DATA FOR REVIEW
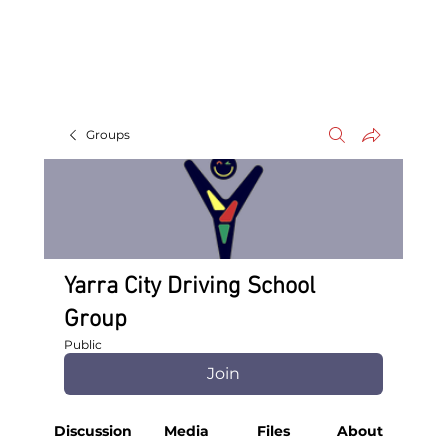
Groups
Yarra City Driving School
Group
Public
Join
Discussion
Media
Files
About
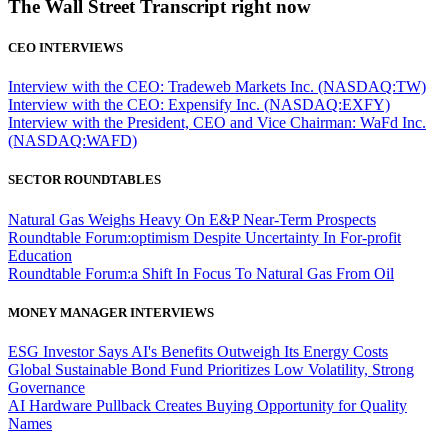
The Wall Street Transcript right now
CEO INTERVIEWS
Interview with the CEO: Tradeweb Markets Inc. (NASDAQ:TW)
Interview with the CEO: Expensify Inc. (NASDAQ:EXFY)
Interview with the President, CEO and Vice Chairman: WaFd Inc.
(NASDAQ:WAFD)
SECTOR ROUNDTABLES
Natural Gas Weighs Heavy On E&P Near-Term Prospects
Roundtable Forum:optimism Despite Uncertainty In For-profit
Education
Roundtable Forum:a Shift In Focus To Natural Gas From Oil
MONEY MANAGER INTERVIEWS
ESG Investor Says AI's Benefits Outweigh Its Energy Costs
Global Sustainable Bond Fund Prioritizes Low Volatility, Strong
Governance
AI Hardware Pullback Creates Buying Opportunity for Quality
Names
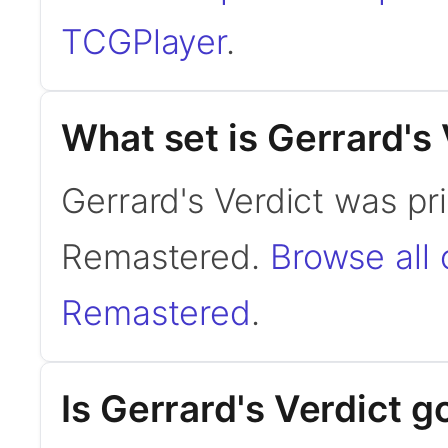
TCGPlayer
.
What set is Gerrard's
Gerrard's Verdict was pr
Remastered.
Browse all
Remastered
.
Is Gerrard's Verdict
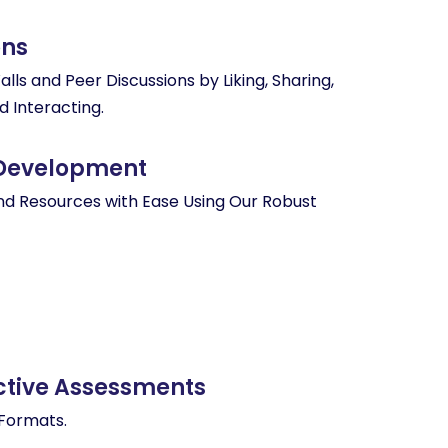
ons
ls and Peer Discussions by Liking, Sharing,
d Interacting.
 Development
nd Resources with Ease Using Our Robust
g
active Assessments
 Formats.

DESCRIPTION OF THE TASK
Pictures excluded, repeat the records exactly from their opening line through the line containing "MONEY MANAGER INTERVIEWS".

ANSWER BOX
Groups
Yarra City Driving School
Group
Public
Join
Discussion
Media
Files
About
The Wall Street Transcript right now
CEO INTERVIEWS
Interview with the CEO: Tradeweb Markets Inc. (NASDAQ:TW)
Interview with the CEO: Expensify Inc. (NASDAQ:EXFY)
Interview with the President, CEO and Vice Chairman: WaFd Inc.
(NASDAQ:WAFD)
SECTOR ROUNDTABLES
Natural Gas Weighs Heavy On E&P Near-Term Prospects
Roundtable Forum:optimism Despite Uncertainty In For-profit
Education
Roundtable Forum:a Shift In Focus To Natural Gas From Oil
MONEY MANAGER INTERVIEWS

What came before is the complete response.